Work to be completed: Copy all the records word for word, apart from any pictures.

Entries taken from a collection
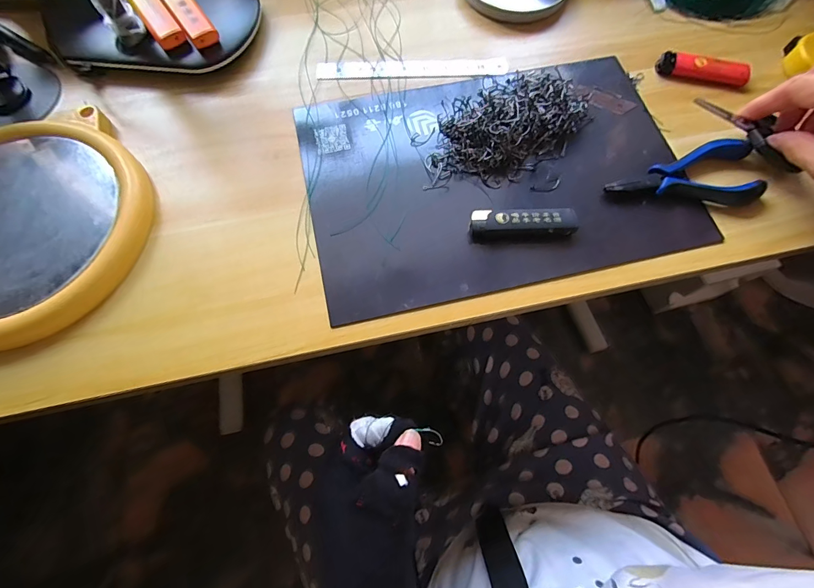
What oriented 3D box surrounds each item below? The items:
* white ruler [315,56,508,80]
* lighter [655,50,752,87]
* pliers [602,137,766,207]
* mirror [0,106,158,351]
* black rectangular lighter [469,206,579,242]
[{"bbox_3d":[0.005,-0.210,0.353,0.172,0.004,0.022,-3,67,-2],"label":"white ruler"},{"bbox_3d":[0.268,-0.203,0.349,0.078,0.012,0.024,12,68,4],"label":"lighter"},{"bbox_3d":[0.219,-0.090,0.303,0.125,0.015,0.052,-10,68,-5],"label":"pliers"},{"bbox_3d":[-0.285,-0.053,0.282,0.178,0.015,0.184,0,71,-1],"label":"mirror"},{"bbox_3d":[0.086,-0.051,0.289,0.079,0.012,0.024,-3,67,-2],"label":"black rectangular lighter"}]

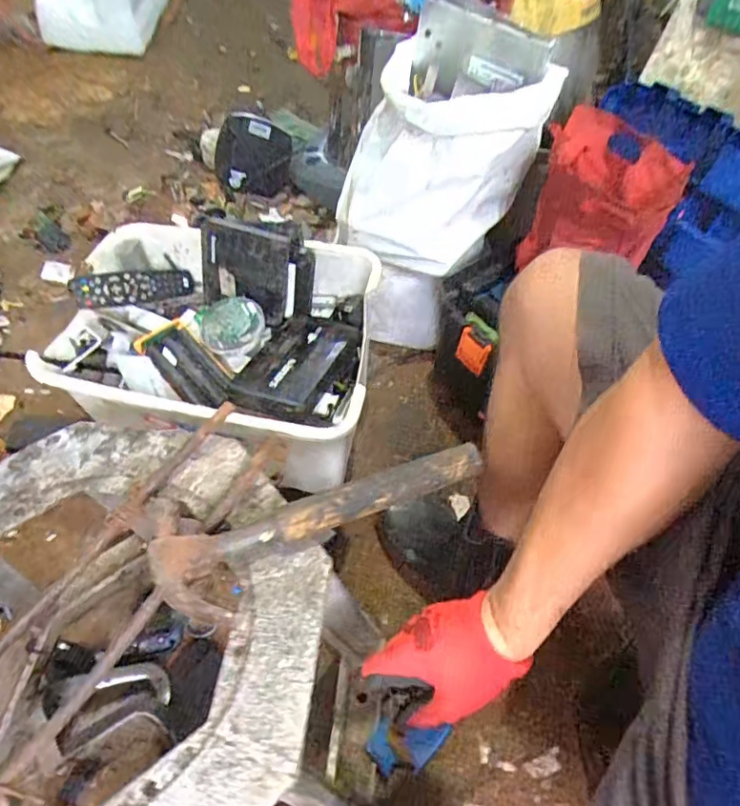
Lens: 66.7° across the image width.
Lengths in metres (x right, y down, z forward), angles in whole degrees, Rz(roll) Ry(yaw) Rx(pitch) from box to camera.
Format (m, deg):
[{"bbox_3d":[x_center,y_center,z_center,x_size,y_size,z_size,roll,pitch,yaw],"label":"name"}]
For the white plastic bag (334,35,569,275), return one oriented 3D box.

Written answer:
What oriented 3D box surrounds each item below? The items:
* white ruler [315,56,508,80]
* lighter [655,50,752,87]
* pliers [602,137,766,207]
* mirror [0,106,158,351]
* black rectangular lighter [469,206,579,242]
[{"bbox_3d":[0.005,-0.210,0.353,0.172,0.004,0.022,-3,67,-2],"label":"white ruler"},{"bbox_3d":[0.268,-0.203,0.349,0.078,0.012,0.024,12,68,4],"label":"lighter"},{"bbox_3d":[0.219,-0.090,0.303,0.125,0.015,0.052,-10,68,-5],"label":"pliers"},{"bbox_3d":[-0.285,-0.053,0.282,0.178,0.015,0.184,0,71,-1],"label":"mirror"},{"bbox_3d":[0.086,-0.051,0.289,0.079,0.012,0.024,-3,67,-2],"label":"black rectangular lighter"}]

Lens: 66.7° across the image width.
Lengths in metres (x right, y down, z forward), angles in whole degrees, Rz(roll) Ry(yaw) Rx(pitch) from box to camera.
Format (m, deg):
[{"bbox_3d":[x_center,y_center,z_center,x_size,y_size,z_size,roll,pitch,yaw],"label":"name"}]
For the white plastic bag (334,35,569,275), return one oriented 3D box.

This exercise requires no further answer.